While it’s enabled deployment-wide, it is configurable per Client via _BESClient_Report_Encryption. The default for that setting is optional, so, if you’ve enabled MLE via BESAdmin, by default, most/all Clients will encrypt their reports. You can set _BESClient_Report_Encryption to none or required as desired depending on the connectivity of the device.

Note that you can also have decrypting Top Level Relays if that is of interest as a means to offload some of the work from the Root Server: https://help.hcltechsw.com/bigfix/9.5/platform/Platform/Config/c_creating_top_level_decrypting_.html

I guess due to the assumed overhead, there’s no reason to use MLE for the entire deployment except for those traversing the internet.
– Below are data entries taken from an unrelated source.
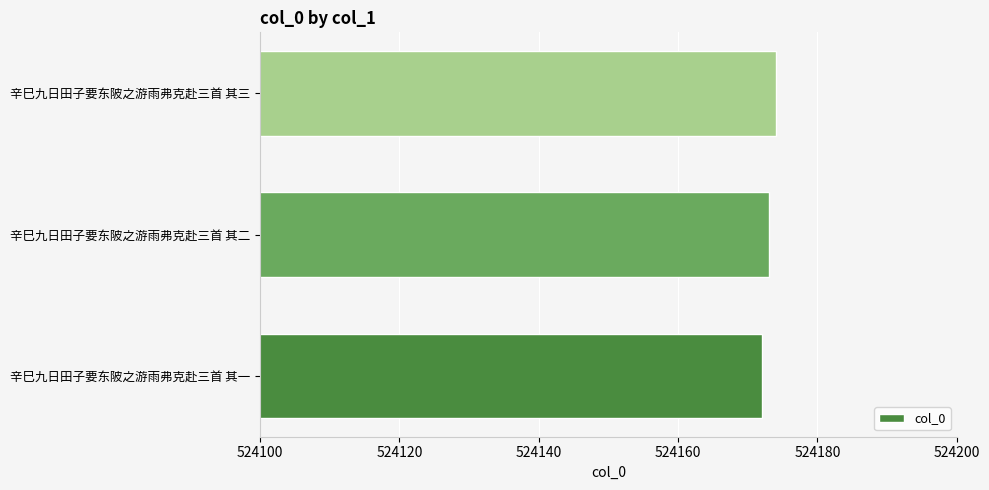

The chart shows a value of 781115 at 辛巳九日田子要东陂之游雨弗克赴三首 其三. True or false?

False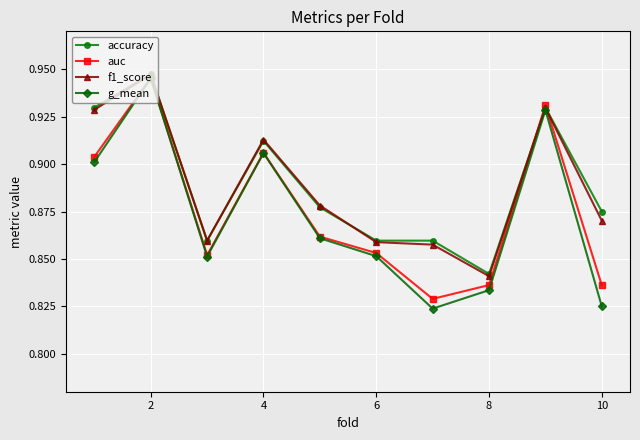

How many interior local peaks does the auc series have?

3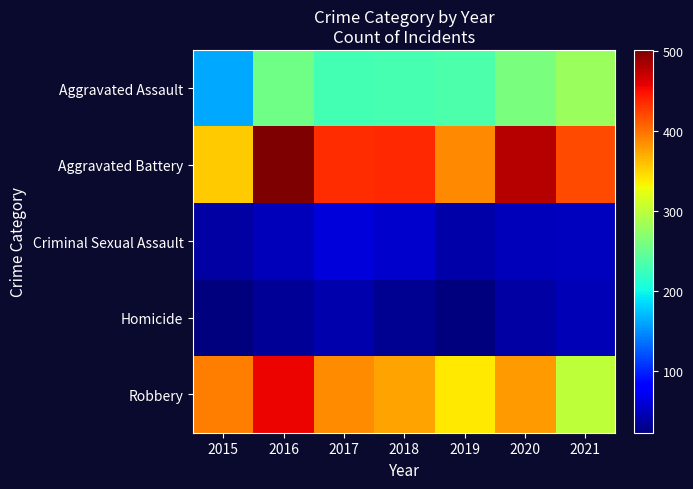

Which series has the largest range (max minus min)?

Robbery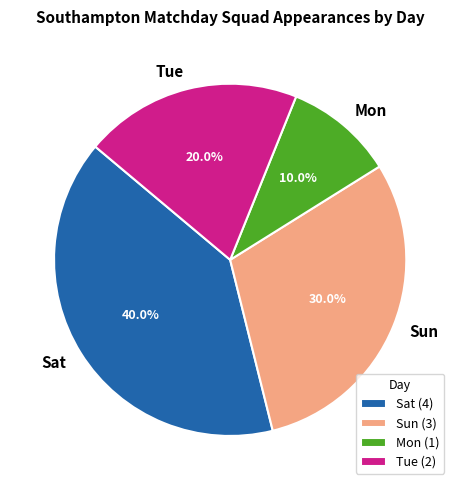

Does any single category account for the majority?

No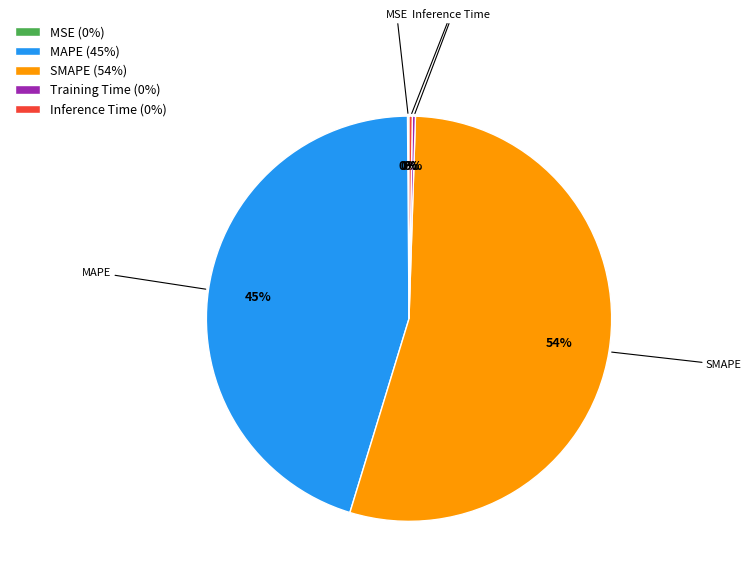

Which slice is the largest?

SMAPE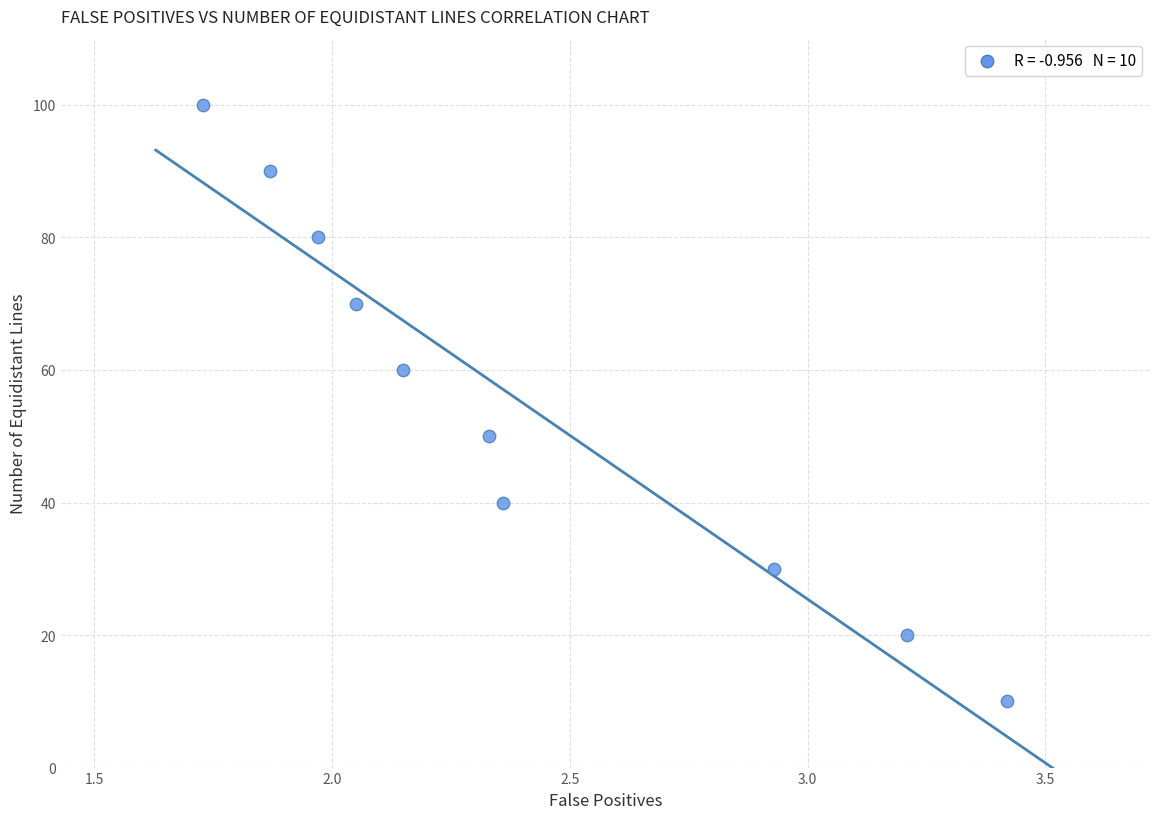

What is the average Y value?

55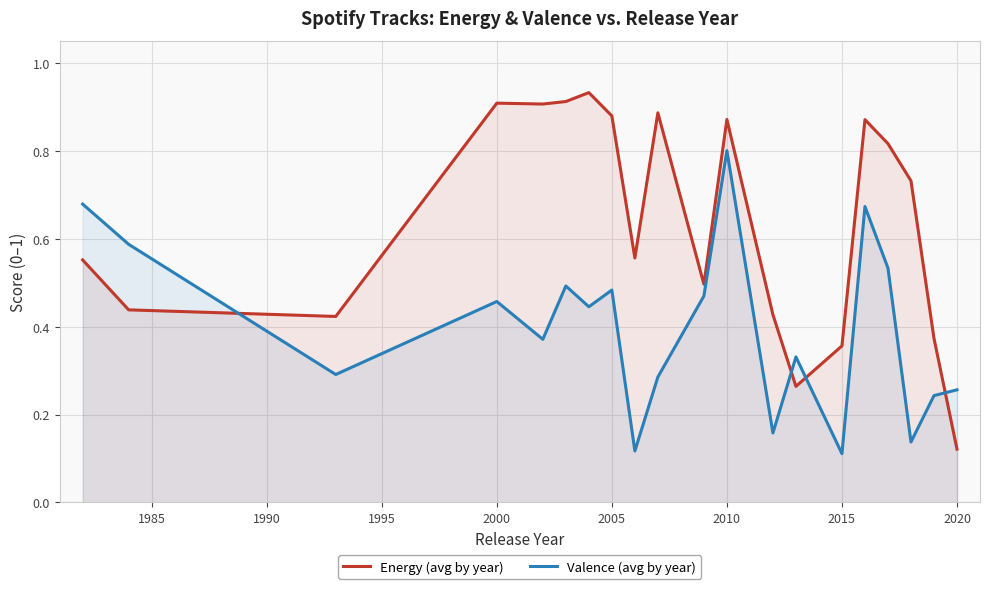

Which series has the widest spread of values?

Energy (avg by year)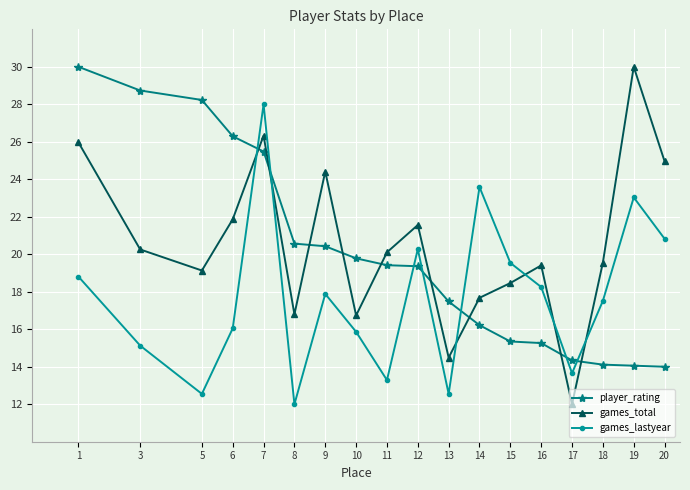

Is the value of games_total at 12 greater than the value of player_rating at 15?

Yes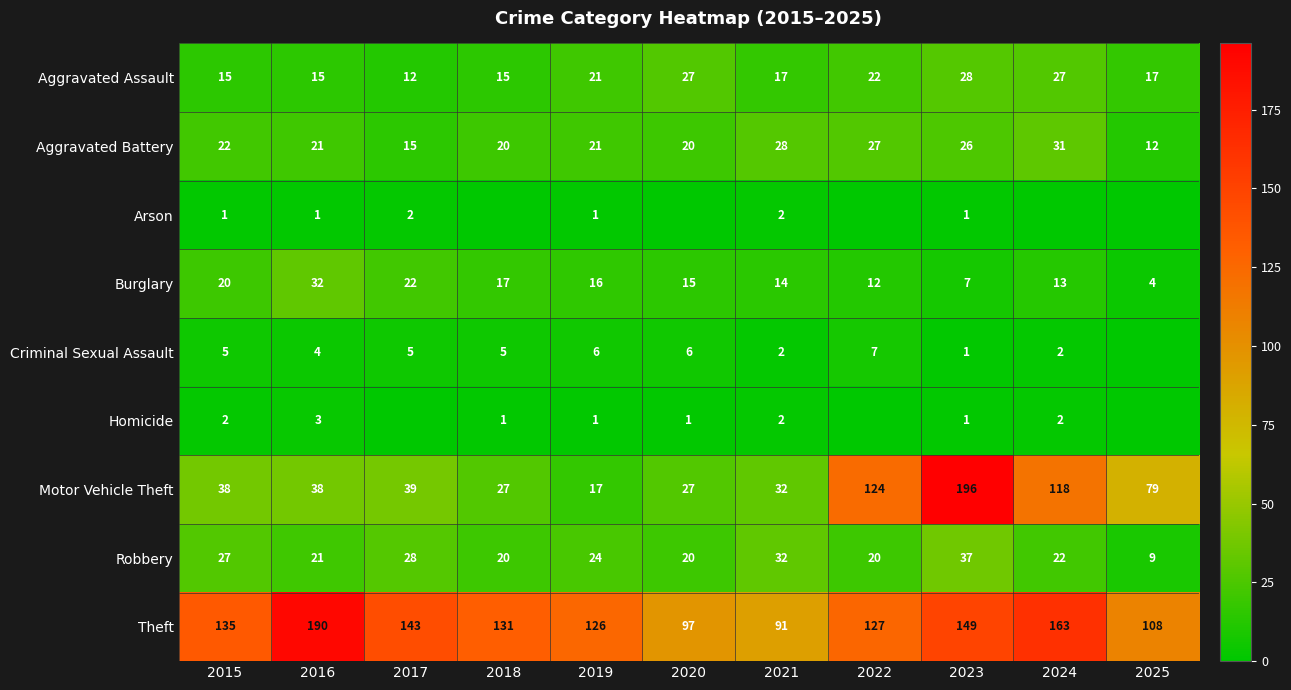

Count the number of categories in the chart.

11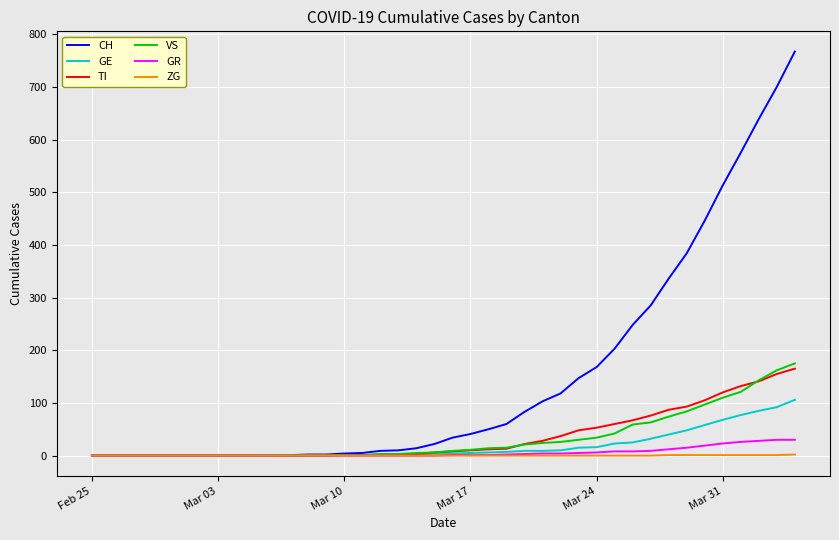

Which series has the largest total across all categories?

CH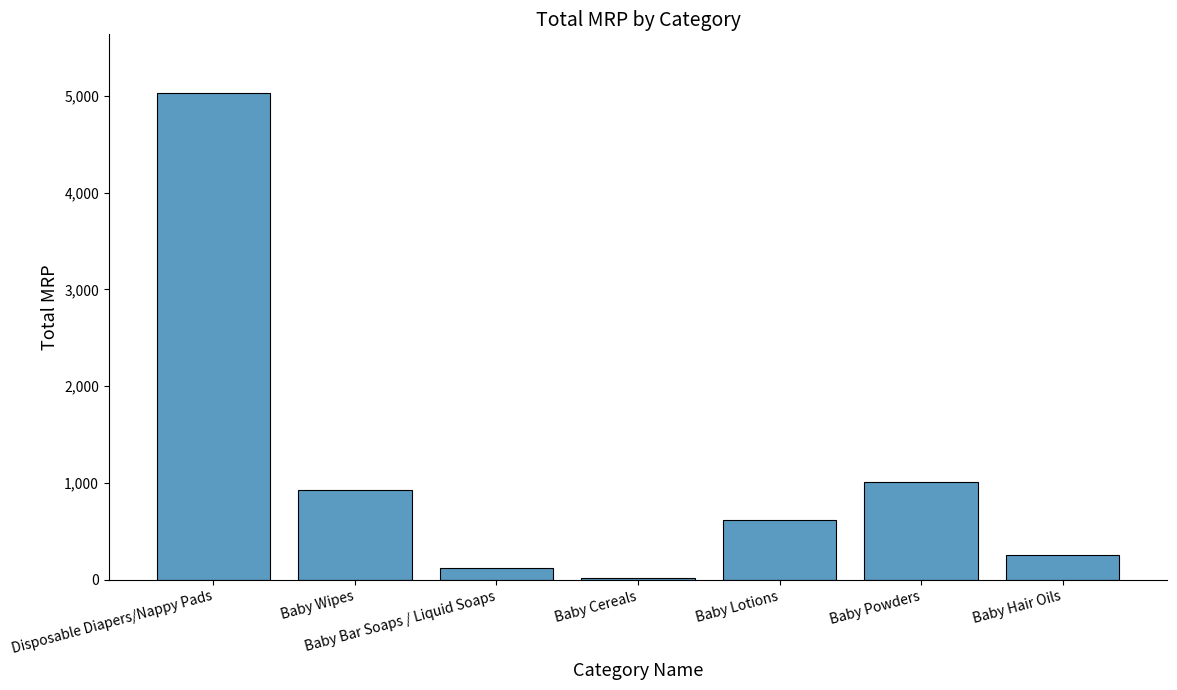

What is the greatest value displayed?

5032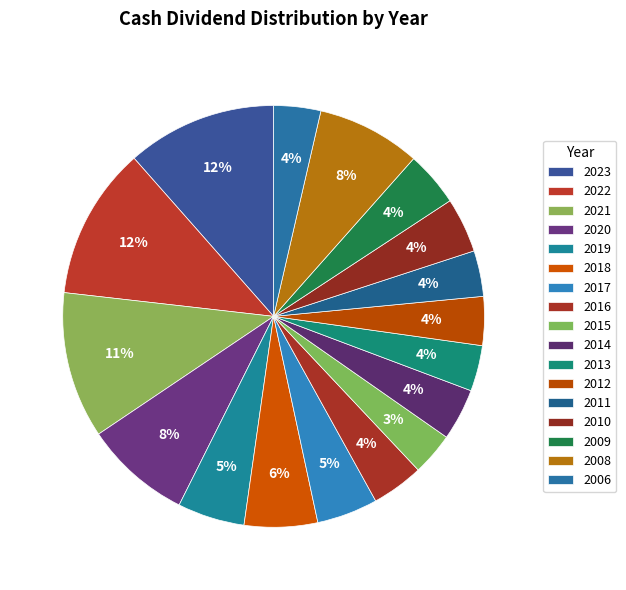

What is the ratio of the value at 2013 to the value at 2023?

0.3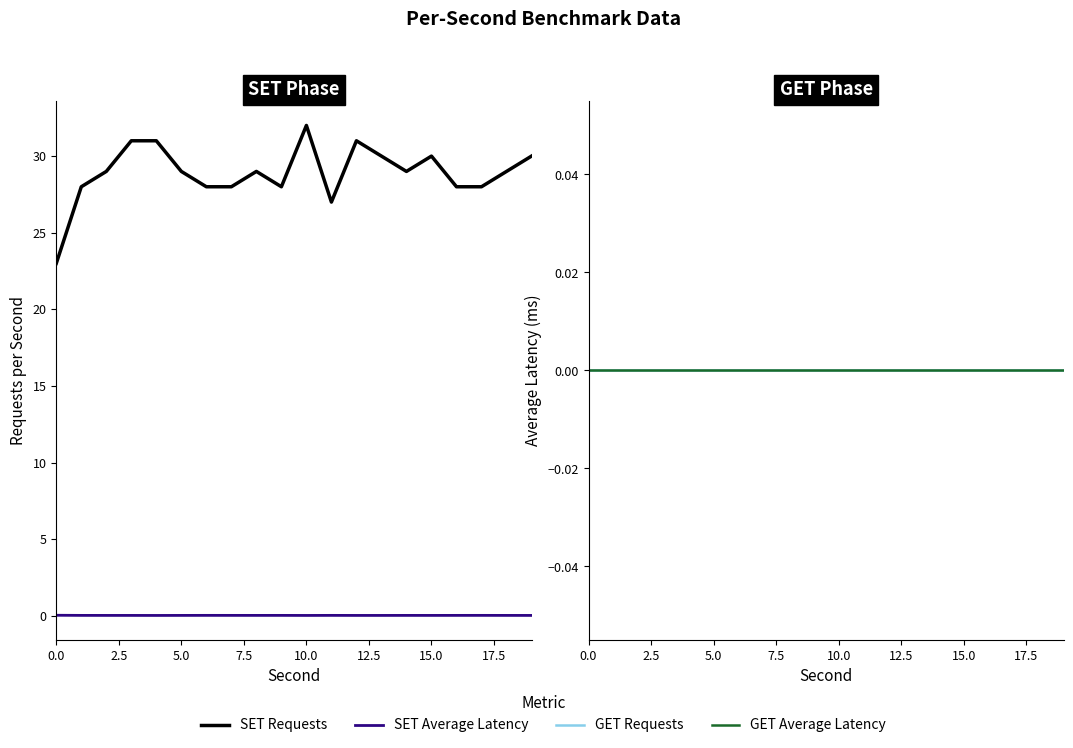

What is the greatest value displayed?

32.0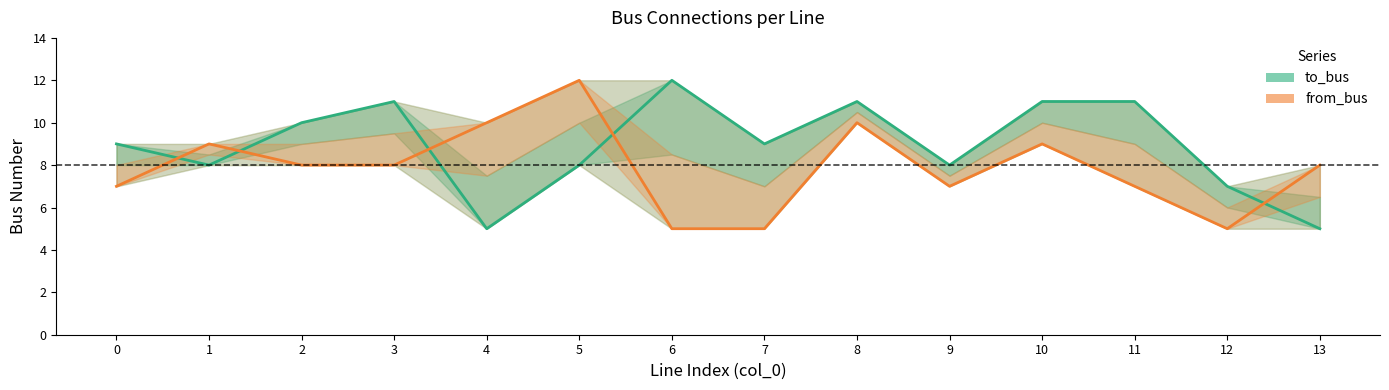

Reading left to right, list all the values displayed in this chart.

to_bus: 9	8	10	11	5	8	12	9	11	8	11	11	7	5
from_bus: 7	9	8	8	10	12	5	5	10	7	9	7	5	8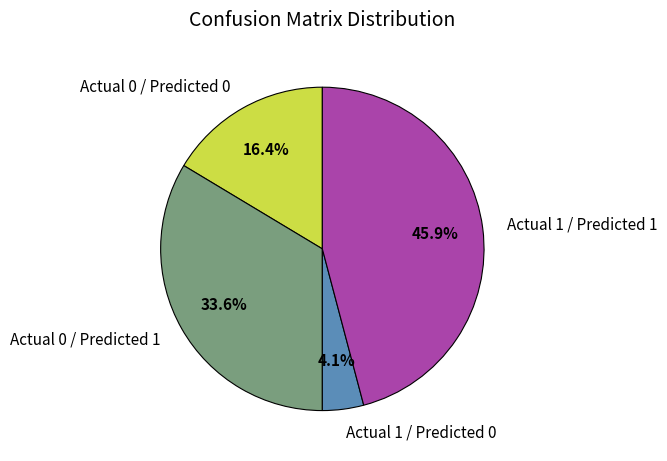

Count the number of slices in the pie.

4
If the clients won’t be traversing the internet but just Relay to Relay communications will be, would MLE still be necessary?

Internally, MLE is perhaps not as necessary, especially given that communication would still generally leverage HTTPS (even without MLE).

is there a comparison between bigfix https communications and MLE ?

The basics are that https is “on the wire” and MLE is “on the disk”.

MLE prevents reports from being read off of the Relay’s disk storage in the case the Relay itself is stolen or compromised; useful for example if you have deployed Relays to field storefronts or offices where you can’t physically protect the Relay.

The consequence of MLE is that the Relay cannot combine reports from clients, so there can be added network traffic and processing required to decrypt & combine or import the reports upstream. Thus it is common to employ “Decrypting Relays” as top-level relays; these relays need access to the deployment’s private key in order to decrypt the reports and combine them, reducing the processing load on the root server.